When people had to choose between paying up to 20 percent more for health insurance or exercising more, the majority of enrollees met fitness goals one step at a time via an Internet-tracked walking program, according to a joint study by the University of Michigan Health System and Stanford University.
Researchers evaluated a group of people insured by Blue Care Network who were enrolled in a pedometer-based program as a requirement to receive insurance discounts. After one year, nearly 97 percent of the enrollees had met or exceeded the average goal of 5,000 steps a day – including the most resistant participants who disagreed with the financial incentives and found the program “coercive.”
“There are ethical debates around the idea of forcing someone to be personally responsible for health care costs related to not exercising, but we expect to see more of these approaches to financially motivate healthier behaviors,” says senior author Caroline R. Richardson, M.D…
“Our evaluation of Blue Care’s incentivized program showed a surprisingly high rate of people who enrolled in the Internet-mediated walking program and stuck with it – even among those who were initially hostile to the idea. Wellness interventions like this clearly hold significant promise for encouraging physical activity among adults who are obese…”
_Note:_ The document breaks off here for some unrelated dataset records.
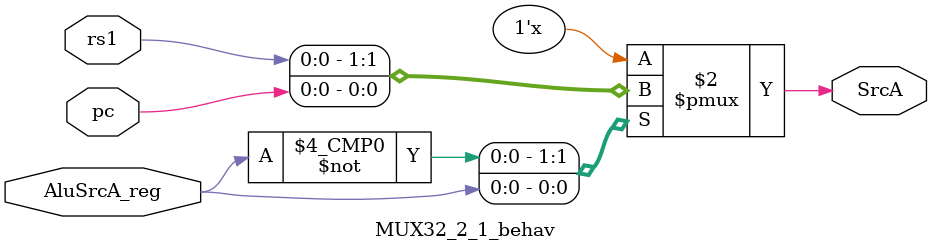
<source format=v>
`timescale 1ns / 1ps
module MUX32_2_1_behav(
    input wire[31:0]rs1,//from rs1 reg
    input wire[31:0]pc,//program counter
    input wire AluSrcA_reg,
    output reg SrcA
    );
always @(*)
begin
case(AluSrcA_reg)
1'b0: SrcA=rs1;
1'b1: SrcA=pc;
endcase
end
endmodule
</source>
For some families, the out-of-pocket cost of failing to meet the new criteria in one of the wellness programs was nearly $2,000 more per year. Those with medical conditions were exempt if they had waivers from their doctors.
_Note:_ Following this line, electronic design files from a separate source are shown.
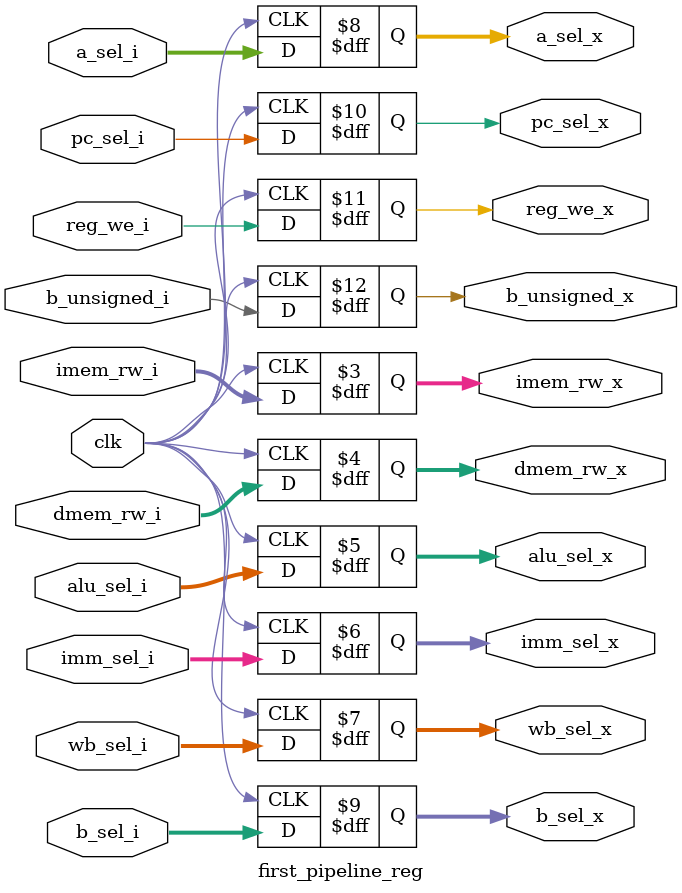
<source format=v>
module first_pipeline_reg(clk, imem_rw_i, dmem_rw_i, reg_we_i, wb_sel_i, pc_sel_i,
                               imm_sel_i, alu_sel_i, a_sel_i, b_sel_i, b_unsigned_i,
                               imem_rw_x, dmem_rw_x, reg_we_x, wb_sel_x, pc_sel_x,
                               imm_sel_x, alu_sel_x, a_sel_x, b_sel_x, b_unsigned_x);

    input [3:0] imem_rw_i, dmem_rw_i, alu_sel_i; 
    input [2:0] imm_sel_i;
    input [1:0] wb_sel_i, a_sel_i, b_sel_i;
    input pc_sel_i, reg_we_i, clk, b_unsigned_i;

    output reg [3:0] imem_rw_x, dmem_rw_x, alu_sel_x; 
    output reg [2:0] imm_sel_x;
    output reg [1:0] wb_sel_x, a_sel_x, b_sel_x;
    output reg pc_sel_x, reg_we_x, b_unsigned_x;
    initial begin
        pc_sel_x = 1'b0;
        imem_rw_x = 4'd0;
        dmem_rw_x = 4'd0;   
        wb_sel_x = 2'd1;     
        reg_we_x = 1'd0;
        alu_sel_x = 4'd0;
        imm_sel_x = 3'd0;
        a_sel_x = 2'd0;
        b_sel_x = 2'd0;
        b_unsigned_x = 1'd0;
    end
        
    always @(posedge clk) begin
        pc_sel_x <= pc_sel_i;
        imem_rw_x <= imem_rw_i;
        dmem_rw_x <= dmem_rw_i;   
        wb_sel_x <= wb_sel_i;     
        reg_we_x <= reg_we_i;
        alu_sel_x <= alu_sel_i;
        imm_sel_x <= imm_sel_i;
        a_sel_x <= a_sel_i;
        b_sel_x <= b_sel_i;
        b_unsigned_x <= b_unsigned_i;
    end


endmodule // REGISTER

</source>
Nearly half of the 12,102 enrollees who met criteria for a wellness program picked pedometer-based WalkingSpree, and the study’s authors evaluated their success. The 6,548 participants were required to reach an average of 5,000 daily steps in each three month period, or 450,000 steps a quarter, to remain eligible for enhanced benefits. Just 3 percent failed to do so.
Among users who responded to a satisfaction survey about the program, a third were unhappy with the financial incentives because they felt the incentives were coercive. The remaining two-thirds of respondents, however, liked the program…
“Our findings suggest that incentivized wellness programs are acceptable to many individuals and that these programs encourage healthy behaviors,” says lead author Donna Zulman, M.D…
May as well consider this, folks. If such plans continue to produce successes – better health and reduced expenses – it is going to be coming to wherever you work. I have kin who are already in such a program and they love it. They save money and get healthier.